Notably, Mr Johnson did not mention general practice or the General Practice Covid Support Fund promised by NHS England, which has yet to receive approval from the Treasury.

Mr Johnson said: ‘Today, I can confirm that we are providing an additional £3bn of funding to the NHS in England to get ready for winter. Scotland, Wales and Northern Ireland will also receive additional funds…

‘This new funding comes on top of the additional £30bn of funding for health and social care that we have already announced this year. So we are making sure we are ready for winter, and planning for the worst. But even as we plan for the worst, I strongly believe we should also hope for the best.’

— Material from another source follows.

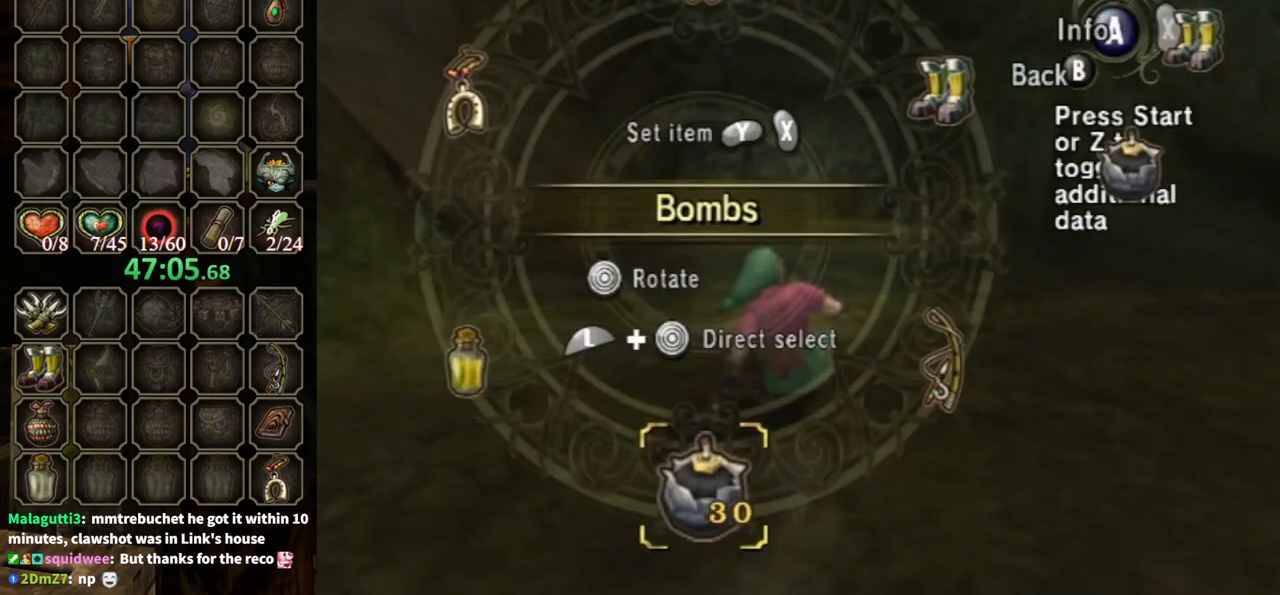
{"buttons": [], "left_stick": "up", "right_stick": "center", "events": [[67, "B", "down"], [167, "B", "up"], [200, "left_stick", "up"]]}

Mr Johnson also announced plans to expand Covid-19 testing capacity to half a million per day by the end of October, ‘not least as many more people will show Covid-like symptoms as a result of seasonal illnesses, and therefore require a test’.

And he reiterated plans to roll out ‘the biggest ever flu vaccination programme in the history of the UK’.

Further, he said that from 1 August, the Government’s advice for people to work from home if they can will change to allow employers discretion. The Government has previously signalled that this will include shielding GPs returning to work.

BMA council chair Dr Chaand Nagpaul commented: ‘The BMA has been clear that the Government needs to urgently boost NHS funding ahead of winter, in order to address the huge backlog in non-Covid care and to prepare for a potentially disastrous second wave of Covid-19 – something which was absent from the Chancellor’s statement.

‘However, it’s vital that we’re given an understanding of how exactly this announced money will be used – and whether it is enough – to boost capacity both for a potential second wave, but also to meet the needs of millions of patients who have had care delayed during the pandemic.’